### [RECORDS FOR THE TASK]

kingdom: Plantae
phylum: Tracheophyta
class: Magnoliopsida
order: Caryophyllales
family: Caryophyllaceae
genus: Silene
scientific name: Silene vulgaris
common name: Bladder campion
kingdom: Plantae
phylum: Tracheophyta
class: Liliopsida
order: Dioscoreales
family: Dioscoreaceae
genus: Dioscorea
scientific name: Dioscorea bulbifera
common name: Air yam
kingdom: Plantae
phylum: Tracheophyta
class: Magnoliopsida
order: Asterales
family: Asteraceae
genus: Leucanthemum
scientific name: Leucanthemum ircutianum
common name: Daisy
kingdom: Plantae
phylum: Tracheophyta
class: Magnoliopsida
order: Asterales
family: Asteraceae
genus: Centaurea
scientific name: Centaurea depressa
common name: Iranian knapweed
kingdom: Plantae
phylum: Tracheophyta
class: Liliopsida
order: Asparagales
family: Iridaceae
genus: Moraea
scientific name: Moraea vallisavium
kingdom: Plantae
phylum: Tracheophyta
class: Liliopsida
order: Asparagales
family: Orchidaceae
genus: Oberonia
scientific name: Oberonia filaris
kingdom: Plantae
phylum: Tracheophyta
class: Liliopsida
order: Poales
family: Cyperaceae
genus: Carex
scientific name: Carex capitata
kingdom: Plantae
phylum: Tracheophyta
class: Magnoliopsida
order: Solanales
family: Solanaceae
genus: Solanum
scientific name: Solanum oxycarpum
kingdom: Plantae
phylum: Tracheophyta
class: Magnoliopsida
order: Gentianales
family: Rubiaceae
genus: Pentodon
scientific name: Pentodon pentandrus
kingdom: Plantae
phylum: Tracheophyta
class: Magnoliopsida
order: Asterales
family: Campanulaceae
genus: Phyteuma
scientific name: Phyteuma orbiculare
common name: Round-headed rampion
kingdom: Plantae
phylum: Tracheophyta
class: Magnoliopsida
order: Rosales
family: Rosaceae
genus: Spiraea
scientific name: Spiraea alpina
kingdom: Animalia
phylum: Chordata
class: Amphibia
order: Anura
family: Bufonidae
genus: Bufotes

### [WHAT IS BEING ASKED]
Reproduce only the lines starting at the one containing "scientific name: Centaurea depressa" and ending at the one containing "scientific name: Phyteuma orbiculare", with every "scientific name" renamed to "binomial" and nothing else changed.

### [RESULT]
binomial: Centaurea depressa
common name: Iranian knapweed
kingdom: Plantae
phylum: Tracheophyta
class: Liliopsida
order: Asparagales
family: Iridaceae
genus: Moraea
binomial: Moraea vallisavium
kingdom: Plantae
phylum: Tracheophyta
class: Liliopsida
order: Asparagales
family: Orchidaceae
genus: Oberonia
binomial: Oberonia filaris
kingdom: Plantae
phylum: Tracheophyta
class: Liliopsida
order: Poales
family: Cyperaceae
genus: Carex
binomial: Carex capitata
kingdom: Plantae
phylum: Tracheophyta
class: Magnoliopsida
order: Solanales
family: Solanaceae
genus: Solanum
binomial: Solanum oxycarpum
kingdom: Plantae
phylum: Tracheophyta
class: Magnoliopsida
order: Gentianales
family: Rubiaceae
genus: Pentodon
binomial: Pentodon pentandrus
kingdom: Plantae
phylum: Tracheophyta
class: Magnoliopsida
order: Asterales
family: Campanulaceae
genus: Phyteuma
binomial: Phyteuma orbiculare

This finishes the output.